--- Listed records Enclosed Below ---

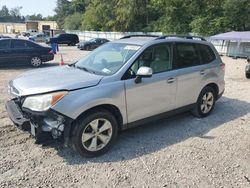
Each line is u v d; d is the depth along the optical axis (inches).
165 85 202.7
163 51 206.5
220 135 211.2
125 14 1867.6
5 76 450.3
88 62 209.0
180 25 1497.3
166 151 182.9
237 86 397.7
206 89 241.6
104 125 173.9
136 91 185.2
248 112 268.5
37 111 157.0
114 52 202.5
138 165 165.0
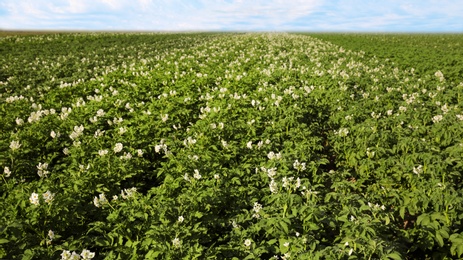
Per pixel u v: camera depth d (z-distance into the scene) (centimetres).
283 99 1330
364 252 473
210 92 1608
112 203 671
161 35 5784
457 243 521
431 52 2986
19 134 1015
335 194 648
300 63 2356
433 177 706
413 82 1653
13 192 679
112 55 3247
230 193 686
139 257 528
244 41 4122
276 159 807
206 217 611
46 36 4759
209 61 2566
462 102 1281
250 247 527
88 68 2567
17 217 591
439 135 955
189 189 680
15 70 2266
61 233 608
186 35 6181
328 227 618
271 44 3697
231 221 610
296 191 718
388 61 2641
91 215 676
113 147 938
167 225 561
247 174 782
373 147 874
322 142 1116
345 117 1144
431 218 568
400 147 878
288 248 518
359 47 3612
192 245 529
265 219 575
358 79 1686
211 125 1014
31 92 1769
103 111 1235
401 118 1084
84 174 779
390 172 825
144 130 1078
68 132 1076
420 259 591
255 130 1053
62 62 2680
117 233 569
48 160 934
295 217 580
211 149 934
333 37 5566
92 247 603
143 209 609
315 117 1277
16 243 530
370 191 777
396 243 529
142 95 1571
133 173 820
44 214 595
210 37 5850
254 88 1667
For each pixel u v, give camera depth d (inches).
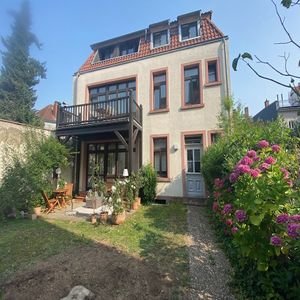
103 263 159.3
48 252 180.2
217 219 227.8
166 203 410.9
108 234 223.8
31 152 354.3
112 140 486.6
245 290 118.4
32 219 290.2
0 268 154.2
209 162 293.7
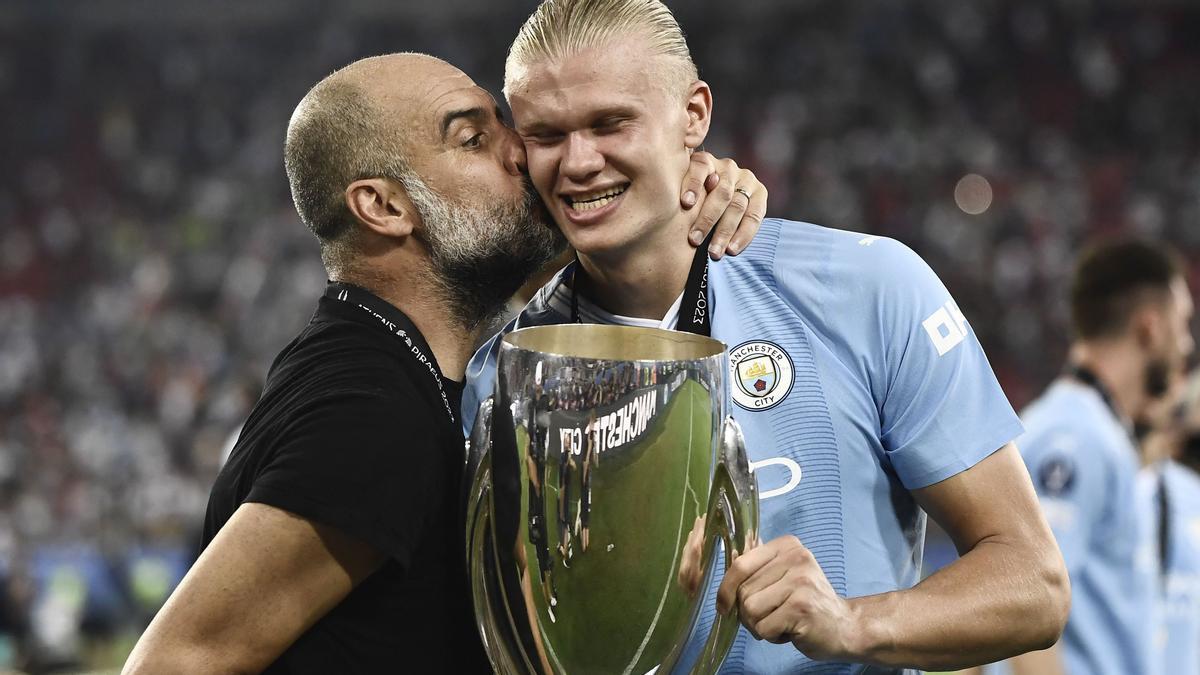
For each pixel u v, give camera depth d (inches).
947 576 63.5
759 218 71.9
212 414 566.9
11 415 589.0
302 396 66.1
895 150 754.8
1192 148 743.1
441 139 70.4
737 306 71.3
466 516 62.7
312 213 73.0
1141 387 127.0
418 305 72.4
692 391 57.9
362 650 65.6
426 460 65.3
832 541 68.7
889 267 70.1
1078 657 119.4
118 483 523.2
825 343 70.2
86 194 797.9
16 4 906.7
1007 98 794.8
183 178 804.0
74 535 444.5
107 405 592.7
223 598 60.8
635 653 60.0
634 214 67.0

--- End of Enclosed Listed records ---
--- Listed records Enclosed Below ---

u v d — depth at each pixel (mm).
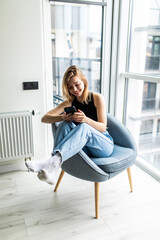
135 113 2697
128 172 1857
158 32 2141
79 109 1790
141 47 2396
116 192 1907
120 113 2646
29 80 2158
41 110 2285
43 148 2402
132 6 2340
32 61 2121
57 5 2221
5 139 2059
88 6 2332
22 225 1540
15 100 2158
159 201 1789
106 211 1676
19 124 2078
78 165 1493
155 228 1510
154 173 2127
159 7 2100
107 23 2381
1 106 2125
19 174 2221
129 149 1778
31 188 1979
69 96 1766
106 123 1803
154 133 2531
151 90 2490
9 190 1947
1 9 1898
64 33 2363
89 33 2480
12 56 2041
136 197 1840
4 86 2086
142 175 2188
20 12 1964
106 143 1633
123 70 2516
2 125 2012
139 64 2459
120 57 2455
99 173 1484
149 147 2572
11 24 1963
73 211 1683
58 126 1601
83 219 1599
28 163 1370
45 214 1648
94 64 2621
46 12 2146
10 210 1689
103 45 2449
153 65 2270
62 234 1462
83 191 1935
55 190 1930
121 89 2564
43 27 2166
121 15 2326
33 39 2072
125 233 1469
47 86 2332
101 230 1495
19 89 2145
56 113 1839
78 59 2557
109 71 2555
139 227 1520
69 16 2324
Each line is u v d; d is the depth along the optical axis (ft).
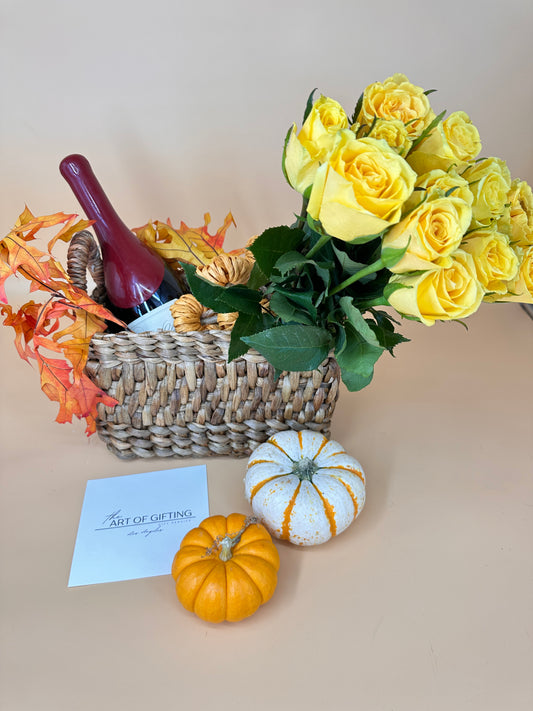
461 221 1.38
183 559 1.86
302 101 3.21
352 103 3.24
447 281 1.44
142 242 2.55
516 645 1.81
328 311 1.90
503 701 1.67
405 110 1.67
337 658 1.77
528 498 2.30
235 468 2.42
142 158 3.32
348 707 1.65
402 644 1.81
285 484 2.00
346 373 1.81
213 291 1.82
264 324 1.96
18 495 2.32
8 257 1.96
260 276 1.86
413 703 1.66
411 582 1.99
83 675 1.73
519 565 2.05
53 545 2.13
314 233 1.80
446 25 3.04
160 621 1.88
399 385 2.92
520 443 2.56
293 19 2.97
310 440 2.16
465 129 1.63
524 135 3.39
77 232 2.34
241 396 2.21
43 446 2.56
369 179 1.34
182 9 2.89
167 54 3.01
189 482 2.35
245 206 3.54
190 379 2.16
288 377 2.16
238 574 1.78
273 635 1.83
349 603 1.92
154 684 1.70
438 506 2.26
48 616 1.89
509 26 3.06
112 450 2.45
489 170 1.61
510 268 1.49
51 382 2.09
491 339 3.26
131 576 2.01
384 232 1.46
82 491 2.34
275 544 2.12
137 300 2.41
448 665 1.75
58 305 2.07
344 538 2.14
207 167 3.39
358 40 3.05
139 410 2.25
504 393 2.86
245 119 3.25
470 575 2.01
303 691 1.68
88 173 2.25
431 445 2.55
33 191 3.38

--- End of Enclosed Listed records ---

* Work order *
Above are the entries; copy out every line among them that contains the word "pixel".

* Response *
Per pixel u v: camera depth d (z-distance into the scene) (centimetres).
For each pixel u v, give camera depth d (inches).
For each pixel u v, give camera depth d (inches).
u v d — depth at each pixel (mm).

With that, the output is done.